*** Record set ***
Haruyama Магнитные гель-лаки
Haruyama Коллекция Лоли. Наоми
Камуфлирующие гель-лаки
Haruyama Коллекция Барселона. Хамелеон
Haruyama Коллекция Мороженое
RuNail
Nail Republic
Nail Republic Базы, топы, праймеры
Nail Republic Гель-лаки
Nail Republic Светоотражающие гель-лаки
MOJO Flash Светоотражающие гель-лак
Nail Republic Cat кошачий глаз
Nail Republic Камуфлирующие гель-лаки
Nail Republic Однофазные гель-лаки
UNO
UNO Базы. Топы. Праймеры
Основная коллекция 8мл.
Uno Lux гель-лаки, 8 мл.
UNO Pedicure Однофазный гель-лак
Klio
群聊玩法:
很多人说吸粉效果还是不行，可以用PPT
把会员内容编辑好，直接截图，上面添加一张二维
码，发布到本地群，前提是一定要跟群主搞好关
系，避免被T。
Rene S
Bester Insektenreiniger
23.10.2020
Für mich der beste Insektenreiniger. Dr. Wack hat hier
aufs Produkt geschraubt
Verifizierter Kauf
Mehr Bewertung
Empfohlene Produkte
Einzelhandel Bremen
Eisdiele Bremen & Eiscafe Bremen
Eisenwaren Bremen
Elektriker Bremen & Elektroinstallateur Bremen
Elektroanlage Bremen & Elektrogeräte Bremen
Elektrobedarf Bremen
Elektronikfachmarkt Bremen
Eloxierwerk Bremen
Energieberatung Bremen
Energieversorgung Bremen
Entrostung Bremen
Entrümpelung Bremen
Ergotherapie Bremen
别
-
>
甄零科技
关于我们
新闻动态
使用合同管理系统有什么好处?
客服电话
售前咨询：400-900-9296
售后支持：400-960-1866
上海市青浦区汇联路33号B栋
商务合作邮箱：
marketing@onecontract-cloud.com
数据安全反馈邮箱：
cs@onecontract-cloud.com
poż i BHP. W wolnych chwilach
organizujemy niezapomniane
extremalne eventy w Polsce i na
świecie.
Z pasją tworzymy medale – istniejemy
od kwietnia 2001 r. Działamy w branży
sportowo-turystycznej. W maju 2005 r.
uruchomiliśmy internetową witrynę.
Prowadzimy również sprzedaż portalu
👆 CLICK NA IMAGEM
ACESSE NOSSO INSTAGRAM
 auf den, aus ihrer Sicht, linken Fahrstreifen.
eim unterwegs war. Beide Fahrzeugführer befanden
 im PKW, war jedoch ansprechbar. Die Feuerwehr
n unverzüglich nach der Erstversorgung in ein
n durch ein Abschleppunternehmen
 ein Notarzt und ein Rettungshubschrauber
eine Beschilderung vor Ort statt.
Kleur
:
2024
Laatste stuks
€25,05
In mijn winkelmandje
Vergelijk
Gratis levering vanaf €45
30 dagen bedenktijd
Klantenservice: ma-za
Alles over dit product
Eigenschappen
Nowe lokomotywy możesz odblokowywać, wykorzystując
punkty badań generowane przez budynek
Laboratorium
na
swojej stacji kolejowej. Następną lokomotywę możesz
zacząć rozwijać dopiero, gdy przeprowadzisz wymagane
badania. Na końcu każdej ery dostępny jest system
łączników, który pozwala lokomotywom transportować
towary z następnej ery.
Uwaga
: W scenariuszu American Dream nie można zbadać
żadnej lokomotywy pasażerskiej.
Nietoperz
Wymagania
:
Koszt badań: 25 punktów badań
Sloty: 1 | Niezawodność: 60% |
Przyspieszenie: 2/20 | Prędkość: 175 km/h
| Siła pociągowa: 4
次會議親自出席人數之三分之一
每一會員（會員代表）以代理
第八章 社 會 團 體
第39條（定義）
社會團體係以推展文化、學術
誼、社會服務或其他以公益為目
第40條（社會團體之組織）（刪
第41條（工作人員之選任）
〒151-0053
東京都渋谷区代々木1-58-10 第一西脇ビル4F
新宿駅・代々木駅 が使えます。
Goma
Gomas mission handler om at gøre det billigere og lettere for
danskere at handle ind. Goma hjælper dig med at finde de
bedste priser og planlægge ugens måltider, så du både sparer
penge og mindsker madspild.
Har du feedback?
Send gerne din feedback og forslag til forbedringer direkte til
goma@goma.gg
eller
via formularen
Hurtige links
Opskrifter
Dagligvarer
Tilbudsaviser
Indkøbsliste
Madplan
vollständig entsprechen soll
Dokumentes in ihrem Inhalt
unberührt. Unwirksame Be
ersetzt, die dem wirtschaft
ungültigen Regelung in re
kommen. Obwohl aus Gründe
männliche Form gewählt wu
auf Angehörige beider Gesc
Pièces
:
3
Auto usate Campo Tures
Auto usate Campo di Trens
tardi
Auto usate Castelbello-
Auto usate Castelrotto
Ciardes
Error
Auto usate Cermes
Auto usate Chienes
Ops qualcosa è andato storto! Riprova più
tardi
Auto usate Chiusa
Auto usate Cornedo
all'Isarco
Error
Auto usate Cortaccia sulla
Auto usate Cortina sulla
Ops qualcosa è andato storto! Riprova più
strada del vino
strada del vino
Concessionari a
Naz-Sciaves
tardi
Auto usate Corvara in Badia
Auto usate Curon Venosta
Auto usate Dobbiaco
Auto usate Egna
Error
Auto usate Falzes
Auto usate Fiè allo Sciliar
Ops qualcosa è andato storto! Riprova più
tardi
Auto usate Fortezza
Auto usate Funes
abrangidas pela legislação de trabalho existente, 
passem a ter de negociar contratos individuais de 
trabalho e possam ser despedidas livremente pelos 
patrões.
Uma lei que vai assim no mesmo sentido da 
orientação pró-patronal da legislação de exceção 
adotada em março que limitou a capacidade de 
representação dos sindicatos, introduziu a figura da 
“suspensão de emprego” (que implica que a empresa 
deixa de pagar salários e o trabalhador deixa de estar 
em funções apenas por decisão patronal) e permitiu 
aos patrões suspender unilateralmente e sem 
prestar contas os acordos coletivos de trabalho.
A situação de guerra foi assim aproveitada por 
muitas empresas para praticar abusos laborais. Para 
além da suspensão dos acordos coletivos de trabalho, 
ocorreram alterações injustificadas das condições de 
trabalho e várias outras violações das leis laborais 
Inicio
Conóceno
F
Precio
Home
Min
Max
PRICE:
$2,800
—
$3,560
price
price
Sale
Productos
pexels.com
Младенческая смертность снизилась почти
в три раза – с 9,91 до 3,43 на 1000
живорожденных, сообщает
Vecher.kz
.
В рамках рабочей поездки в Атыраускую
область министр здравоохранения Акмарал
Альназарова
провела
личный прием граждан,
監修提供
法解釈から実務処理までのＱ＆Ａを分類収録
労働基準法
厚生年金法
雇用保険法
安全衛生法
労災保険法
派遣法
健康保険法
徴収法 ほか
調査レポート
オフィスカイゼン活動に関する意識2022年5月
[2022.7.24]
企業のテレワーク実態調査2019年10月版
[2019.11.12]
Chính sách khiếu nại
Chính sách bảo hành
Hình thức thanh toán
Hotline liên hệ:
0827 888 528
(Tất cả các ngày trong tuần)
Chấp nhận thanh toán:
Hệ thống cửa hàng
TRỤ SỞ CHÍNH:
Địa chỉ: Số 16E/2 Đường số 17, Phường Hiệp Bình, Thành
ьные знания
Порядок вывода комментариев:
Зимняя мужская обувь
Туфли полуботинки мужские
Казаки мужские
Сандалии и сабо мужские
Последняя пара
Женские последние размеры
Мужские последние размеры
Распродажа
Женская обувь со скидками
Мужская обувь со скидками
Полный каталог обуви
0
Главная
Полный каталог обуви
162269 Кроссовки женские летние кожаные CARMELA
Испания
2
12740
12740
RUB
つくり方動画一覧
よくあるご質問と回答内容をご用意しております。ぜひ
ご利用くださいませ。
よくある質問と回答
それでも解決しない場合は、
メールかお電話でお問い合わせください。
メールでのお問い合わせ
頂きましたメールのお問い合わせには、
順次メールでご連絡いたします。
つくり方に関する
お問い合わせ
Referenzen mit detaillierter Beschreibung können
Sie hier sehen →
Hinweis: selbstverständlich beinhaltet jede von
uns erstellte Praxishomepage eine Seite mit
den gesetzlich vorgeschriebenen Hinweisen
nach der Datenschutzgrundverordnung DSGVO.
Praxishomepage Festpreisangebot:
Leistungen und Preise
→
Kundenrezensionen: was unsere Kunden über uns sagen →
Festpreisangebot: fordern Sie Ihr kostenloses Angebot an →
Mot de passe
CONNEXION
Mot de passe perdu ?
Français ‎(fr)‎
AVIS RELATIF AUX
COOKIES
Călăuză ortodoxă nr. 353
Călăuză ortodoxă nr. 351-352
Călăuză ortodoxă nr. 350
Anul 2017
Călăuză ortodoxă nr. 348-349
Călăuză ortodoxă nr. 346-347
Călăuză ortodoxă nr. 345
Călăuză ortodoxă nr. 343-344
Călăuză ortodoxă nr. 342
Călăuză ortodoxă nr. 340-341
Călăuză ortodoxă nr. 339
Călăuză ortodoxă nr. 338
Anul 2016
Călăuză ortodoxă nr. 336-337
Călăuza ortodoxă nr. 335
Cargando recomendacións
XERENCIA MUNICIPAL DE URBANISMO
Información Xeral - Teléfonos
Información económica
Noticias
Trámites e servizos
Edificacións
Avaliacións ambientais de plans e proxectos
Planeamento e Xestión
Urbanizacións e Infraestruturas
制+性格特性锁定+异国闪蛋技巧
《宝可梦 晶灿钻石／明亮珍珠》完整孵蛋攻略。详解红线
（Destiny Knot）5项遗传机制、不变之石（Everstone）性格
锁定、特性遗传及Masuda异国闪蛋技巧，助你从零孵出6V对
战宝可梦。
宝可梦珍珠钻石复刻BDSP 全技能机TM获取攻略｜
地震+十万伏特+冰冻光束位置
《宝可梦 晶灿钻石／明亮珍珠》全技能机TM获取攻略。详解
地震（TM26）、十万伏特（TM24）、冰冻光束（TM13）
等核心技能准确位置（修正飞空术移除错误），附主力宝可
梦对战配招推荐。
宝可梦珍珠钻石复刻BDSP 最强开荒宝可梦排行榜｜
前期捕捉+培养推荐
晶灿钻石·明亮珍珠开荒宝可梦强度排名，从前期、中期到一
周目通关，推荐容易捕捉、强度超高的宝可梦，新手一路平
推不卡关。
*** End of Record set ***
- **Work to complete**
Transcribe, exactly and without additions, the lines of the records above, beginning with the line that contains "Nail Republic Cat кошачий глаз" and ending with the line that contains "Elektriker Bremen &", both included.

- **Your solution**
Nail Republic Cat кошачий глаз
Nail Republic Камуфлирующие гель-лаки
Nail Republic Однофазные гель-лаки
UNO
UNO Базы. Топы. Праймеры
Основная коллекция 8мл.
Uno Lux гель-лаки, 8 мл.
UNO Pedicure Однофазный гель-лак
Klio
群聊玩法:
很多人说吸粉效果还是不行，可以用PPT
把会员内容编辑好，直接截图，上面添加一张二维
码，发布到本地群，前提是一定要跟群主搞好关
系，避免被T。
Rene S
Bester Insektenreiniger
23.10.2020
Für mich der beste Insektenreiniger. Dr. Wack hat hier
aufs Produkt geschraubt
Verifizierter Kauf
Mehr Bewertung
Empfohlene Produkte
Einzelhandel Bremen
Eisdiele Bremen & Eiscafe Bremen
Eisenwaren Bremen
Elektriker Bremen & Elektroinstallateur Bremen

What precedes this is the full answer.